EXERCISE AIM: Please tally the lines below that contain the word "could" and reply with the total alone.

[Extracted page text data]
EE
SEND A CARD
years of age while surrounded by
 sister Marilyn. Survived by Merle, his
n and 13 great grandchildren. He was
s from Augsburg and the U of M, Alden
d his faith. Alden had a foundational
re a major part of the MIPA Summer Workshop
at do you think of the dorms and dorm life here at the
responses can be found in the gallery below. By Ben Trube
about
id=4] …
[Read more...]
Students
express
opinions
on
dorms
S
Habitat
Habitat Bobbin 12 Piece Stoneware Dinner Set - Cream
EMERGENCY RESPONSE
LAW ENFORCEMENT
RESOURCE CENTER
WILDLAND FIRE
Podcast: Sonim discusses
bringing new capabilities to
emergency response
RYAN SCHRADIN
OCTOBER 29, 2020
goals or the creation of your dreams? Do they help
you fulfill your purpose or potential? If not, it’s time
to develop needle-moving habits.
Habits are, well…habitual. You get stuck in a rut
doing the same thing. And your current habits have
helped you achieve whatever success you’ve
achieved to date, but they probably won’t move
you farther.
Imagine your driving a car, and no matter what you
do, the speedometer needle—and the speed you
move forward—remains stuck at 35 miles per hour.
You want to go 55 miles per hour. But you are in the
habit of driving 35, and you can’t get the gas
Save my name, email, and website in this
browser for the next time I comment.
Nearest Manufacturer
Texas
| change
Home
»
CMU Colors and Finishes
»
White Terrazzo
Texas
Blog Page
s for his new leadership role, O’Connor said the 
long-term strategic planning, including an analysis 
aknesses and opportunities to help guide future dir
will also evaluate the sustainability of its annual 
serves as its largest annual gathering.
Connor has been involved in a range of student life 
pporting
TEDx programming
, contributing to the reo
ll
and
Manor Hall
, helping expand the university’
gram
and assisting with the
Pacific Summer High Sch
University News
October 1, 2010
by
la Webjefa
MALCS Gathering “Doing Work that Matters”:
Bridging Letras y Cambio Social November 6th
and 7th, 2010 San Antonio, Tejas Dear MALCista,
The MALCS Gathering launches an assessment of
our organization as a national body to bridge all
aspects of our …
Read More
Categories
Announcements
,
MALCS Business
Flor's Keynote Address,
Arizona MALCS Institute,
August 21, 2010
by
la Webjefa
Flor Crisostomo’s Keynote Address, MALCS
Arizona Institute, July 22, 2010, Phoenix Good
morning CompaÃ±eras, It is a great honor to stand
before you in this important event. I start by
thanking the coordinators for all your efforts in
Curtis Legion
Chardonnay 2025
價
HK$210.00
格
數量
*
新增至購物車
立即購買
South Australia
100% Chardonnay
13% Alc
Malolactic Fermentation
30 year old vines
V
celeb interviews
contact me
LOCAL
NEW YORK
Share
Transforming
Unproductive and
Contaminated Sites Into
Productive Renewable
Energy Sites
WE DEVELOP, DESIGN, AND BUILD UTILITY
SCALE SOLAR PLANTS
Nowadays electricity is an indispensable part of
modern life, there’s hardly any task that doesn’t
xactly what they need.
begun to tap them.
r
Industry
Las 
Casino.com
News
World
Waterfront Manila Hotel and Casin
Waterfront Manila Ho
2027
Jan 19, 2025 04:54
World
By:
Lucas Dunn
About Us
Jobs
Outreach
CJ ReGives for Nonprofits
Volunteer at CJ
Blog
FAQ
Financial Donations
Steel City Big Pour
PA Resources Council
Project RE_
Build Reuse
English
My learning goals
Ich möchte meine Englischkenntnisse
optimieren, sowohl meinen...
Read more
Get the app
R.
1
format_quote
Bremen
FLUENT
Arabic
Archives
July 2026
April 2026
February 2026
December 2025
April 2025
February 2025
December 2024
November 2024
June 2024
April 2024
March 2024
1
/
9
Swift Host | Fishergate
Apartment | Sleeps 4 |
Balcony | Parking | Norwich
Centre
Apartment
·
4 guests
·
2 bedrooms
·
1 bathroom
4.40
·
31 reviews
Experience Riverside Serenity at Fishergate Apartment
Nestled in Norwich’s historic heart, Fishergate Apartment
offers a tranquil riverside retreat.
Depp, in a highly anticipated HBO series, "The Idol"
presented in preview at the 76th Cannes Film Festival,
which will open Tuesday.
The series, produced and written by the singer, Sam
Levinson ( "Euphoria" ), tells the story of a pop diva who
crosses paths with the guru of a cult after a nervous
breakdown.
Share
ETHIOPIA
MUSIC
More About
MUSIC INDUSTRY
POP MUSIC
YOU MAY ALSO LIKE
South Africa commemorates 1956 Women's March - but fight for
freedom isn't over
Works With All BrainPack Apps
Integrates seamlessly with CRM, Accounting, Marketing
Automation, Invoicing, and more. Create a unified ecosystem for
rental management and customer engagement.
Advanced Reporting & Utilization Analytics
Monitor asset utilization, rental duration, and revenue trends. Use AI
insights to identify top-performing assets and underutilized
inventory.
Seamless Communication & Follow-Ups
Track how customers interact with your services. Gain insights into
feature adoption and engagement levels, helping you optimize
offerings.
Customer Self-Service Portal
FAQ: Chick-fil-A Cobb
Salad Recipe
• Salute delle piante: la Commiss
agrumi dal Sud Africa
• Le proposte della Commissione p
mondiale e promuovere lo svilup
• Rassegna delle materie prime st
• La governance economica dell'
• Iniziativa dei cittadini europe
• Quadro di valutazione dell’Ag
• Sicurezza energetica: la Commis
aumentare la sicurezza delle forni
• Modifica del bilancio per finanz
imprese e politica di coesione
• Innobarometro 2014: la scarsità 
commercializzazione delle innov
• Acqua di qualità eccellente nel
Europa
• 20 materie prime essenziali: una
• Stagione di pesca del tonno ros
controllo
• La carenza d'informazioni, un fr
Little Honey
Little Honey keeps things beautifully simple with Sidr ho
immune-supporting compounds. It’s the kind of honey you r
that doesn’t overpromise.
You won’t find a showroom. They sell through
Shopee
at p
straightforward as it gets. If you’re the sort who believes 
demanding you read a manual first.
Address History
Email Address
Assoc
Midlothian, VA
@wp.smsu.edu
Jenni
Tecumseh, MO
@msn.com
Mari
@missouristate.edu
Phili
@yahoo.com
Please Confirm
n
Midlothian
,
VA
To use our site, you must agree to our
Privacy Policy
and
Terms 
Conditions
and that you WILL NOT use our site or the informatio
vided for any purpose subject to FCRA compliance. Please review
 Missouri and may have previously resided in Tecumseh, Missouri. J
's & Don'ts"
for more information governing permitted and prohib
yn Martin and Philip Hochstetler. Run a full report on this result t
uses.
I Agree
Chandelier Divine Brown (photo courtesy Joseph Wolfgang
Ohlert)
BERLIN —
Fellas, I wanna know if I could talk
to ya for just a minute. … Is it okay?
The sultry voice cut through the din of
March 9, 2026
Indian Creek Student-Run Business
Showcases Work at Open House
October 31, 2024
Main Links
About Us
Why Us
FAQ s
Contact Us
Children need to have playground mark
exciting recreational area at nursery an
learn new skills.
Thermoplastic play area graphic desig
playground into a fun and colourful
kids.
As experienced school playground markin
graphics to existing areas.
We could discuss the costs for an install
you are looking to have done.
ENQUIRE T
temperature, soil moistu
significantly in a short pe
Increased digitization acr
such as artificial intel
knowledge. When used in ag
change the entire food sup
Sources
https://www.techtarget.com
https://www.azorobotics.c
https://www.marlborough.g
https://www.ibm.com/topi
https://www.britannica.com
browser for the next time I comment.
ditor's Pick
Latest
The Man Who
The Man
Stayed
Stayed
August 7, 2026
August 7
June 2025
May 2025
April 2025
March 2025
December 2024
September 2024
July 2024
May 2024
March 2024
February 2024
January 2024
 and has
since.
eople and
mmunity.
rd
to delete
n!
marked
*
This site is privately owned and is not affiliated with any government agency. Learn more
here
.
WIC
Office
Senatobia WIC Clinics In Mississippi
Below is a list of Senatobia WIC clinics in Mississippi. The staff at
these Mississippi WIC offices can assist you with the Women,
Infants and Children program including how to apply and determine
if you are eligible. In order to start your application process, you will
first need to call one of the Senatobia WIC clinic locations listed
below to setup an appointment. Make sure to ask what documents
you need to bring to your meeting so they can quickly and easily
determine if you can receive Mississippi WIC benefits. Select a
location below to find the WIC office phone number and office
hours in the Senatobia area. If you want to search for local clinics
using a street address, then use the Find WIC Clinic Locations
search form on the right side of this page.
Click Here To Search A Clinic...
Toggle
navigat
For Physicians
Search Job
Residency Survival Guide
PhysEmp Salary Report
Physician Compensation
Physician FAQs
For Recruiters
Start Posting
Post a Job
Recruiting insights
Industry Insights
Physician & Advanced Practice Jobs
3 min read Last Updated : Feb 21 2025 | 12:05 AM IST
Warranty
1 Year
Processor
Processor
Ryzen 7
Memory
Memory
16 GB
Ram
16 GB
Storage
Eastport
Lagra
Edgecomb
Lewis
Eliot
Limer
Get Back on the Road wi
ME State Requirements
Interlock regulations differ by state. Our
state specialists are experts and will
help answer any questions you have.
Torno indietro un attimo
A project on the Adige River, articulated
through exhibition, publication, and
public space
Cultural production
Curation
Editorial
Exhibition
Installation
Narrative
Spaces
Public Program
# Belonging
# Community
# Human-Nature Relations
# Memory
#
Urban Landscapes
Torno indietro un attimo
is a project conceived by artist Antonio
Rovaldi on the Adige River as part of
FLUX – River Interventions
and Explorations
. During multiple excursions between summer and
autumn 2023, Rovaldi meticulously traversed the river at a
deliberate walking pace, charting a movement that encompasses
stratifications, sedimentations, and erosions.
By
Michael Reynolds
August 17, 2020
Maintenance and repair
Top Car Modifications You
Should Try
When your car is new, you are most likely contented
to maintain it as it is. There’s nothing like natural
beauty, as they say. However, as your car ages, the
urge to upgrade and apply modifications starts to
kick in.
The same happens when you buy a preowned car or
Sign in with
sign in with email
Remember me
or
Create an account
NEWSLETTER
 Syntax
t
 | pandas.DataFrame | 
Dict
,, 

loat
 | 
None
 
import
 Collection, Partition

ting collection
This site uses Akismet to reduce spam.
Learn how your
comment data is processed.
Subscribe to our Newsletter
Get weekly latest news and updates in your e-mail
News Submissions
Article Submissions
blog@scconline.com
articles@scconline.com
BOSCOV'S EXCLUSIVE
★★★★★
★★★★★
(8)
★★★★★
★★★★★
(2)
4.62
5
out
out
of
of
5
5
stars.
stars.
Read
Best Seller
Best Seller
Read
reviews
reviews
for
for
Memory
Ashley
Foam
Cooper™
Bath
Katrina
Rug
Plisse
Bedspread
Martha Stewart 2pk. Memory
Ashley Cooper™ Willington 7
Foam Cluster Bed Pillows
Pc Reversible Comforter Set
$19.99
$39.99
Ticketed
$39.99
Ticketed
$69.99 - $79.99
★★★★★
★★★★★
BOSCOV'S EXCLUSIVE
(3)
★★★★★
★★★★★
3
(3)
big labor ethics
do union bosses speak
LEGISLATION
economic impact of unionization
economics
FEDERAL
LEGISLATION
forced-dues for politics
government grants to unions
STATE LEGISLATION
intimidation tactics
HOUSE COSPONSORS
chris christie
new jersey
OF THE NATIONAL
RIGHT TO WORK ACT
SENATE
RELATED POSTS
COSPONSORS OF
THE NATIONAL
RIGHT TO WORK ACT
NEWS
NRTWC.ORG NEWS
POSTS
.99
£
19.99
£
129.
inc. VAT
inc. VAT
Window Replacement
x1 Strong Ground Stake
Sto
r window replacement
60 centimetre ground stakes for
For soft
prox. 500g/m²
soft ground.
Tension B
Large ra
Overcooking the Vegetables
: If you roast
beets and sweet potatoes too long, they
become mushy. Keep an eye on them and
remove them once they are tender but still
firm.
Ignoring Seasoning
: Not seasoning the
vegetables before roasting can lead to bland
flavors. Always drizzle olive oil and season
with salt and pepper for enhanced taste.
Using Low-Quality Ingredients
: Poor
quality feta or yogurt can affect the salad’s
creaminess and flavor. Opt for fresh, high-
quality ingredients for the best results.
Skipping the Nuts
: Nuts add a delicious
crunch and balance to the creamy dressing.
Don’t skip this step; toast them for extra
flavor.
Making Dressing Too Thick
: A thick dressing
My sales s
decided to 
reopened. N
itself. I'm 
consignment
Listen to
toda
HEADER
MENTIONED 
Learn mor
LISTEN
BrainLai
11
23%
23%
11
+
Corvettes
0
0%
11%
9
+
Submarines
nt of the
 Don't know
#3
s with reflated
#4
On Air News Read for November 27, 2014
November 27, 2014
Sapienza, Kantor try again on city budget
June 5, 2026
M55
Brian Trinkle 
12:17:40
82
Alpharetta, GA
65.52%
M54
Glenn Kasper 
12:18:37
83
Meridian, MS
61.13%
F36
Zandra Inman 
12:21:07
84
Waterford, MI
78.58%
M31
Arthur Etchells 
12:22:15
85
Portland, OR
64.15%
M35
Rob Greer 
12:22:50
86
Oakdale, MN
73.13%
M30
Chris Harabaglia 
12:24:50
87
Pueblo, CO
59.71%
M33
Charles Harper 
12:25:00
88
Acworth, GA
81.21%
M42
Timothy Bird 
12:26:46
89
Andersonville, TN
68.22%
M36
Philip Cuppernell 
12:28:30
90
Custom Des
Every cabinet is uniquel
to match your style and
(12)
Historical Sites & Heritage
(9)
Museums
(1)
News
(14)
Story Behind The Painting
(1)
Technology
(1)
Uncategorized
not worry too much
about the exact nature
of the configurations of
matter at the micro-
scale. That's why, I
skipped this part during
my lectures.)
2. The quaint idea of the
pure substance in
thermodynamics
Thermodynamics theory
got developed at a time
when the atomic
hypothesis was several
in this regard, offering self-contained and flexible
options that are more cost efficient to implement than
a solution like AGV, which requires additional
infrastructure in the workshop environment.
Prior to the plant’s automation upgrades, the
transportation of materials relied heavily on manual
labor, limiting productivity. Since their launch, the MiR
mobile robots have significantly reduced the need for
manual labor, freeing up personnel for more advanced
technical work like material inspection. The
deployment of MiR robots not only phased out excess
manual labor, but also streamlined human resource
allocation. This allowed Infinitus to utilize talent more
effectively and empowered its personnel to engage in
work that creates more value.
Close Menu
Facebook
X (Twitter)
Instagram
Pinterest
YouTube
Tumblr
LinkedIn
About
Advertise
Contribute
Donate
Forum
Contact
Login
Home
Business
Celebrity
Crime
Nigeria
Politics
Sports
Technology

TASK SOLUTION: 2